# Your objective
Copy the mailing-list thread on parsing scientific source code, beginning at the words "2015-04-22 Thread Ken" and stopping after "for your comment.".

::: Source text :::

RE: Detection problem: Parsing scientific source codes for geoscientists

2015-04-22 Thread Ken Krugler

 From: Oh, Ji-Hyun (329F-Affiliate)
 Sent: April 22, 2015 12:36:28pm PDT
 To: dev@tika.apache.org
 Subject: RE: Detection problem: Parsing scientific source codes for 
 geoscientists
 
 Hi Ken,
 Thank you very much for your comment. 
 Could you inform me what kind of previous project are you looking into? 

It's the Krugle code search product.

Being sold as enterprise software, but they might be willing to open source the 
parsing code.

-- Ken


 
 From: Ken Krugler [kkrugler_li...@transpac.com]
 Sent: Wednesday, April 22, 2015 7:38 AM
 To: dev@tika.apache.org
 Subject: RE: Detection problem: Parsing scientific source codes for 
 geoscientists
 
 I'm looking into whether detection  parsing code from a previous project 
 could be open-sourced.
 
 If that happened, we'd get support for many, many languages - though not 
 GrADS or NCAR.
 
 But the infrastructure would be there to easily add support for any missing 
 languages.
 
 -- Ken
 
 From: Oh, Ji-Hyun (329F-Affiliate)
 Sent: April 21, 2015 10:54:16am PDT
 To: dev@tika.apache.org
 Subject: Detection problem: Parsing scientific source codes for geoscientists
 
 Hi Tika friends,
 
 I am currently engaged in a project funded by National Science Foundation.

::: Excerpted records :::

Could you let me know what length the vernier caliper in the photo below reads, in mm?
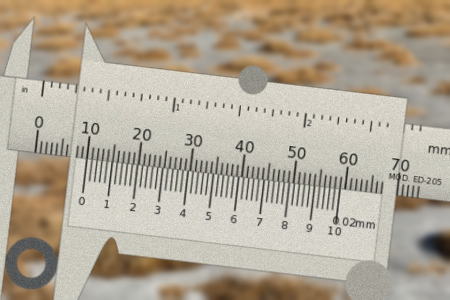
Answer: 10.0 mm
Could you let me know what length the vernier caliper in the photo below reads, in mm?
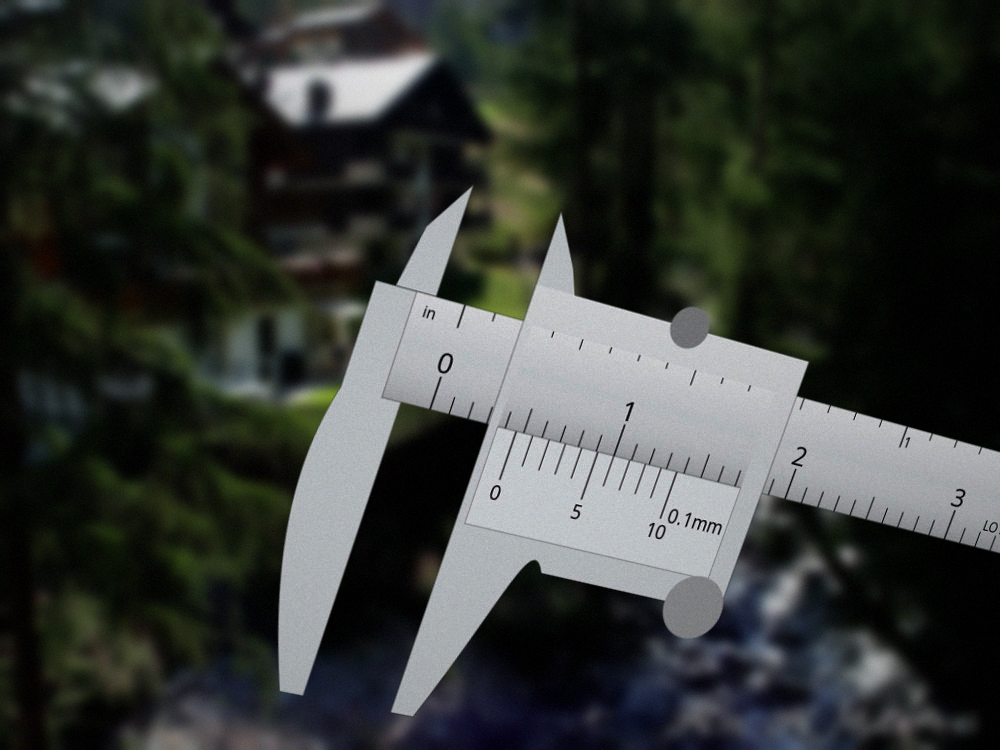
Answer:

:::
::: Excerpted records :::

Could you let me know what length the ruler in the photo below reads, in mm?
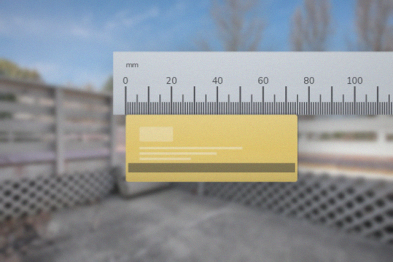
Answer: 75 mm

:::

# Solved exercise
2015-04-22 Thread Ken Krugler

 From: Oh, Ji-Hyun (329F-Affiliate)
 Sent: April 22, 2015 12:36:28pm PDT
 To: dev@tika.apache.org
 Subject: RE: Detection problem: Parsing scientific source codes for 
 geoscientists
 
 Hi Ken,
 Thank you very much for your comment.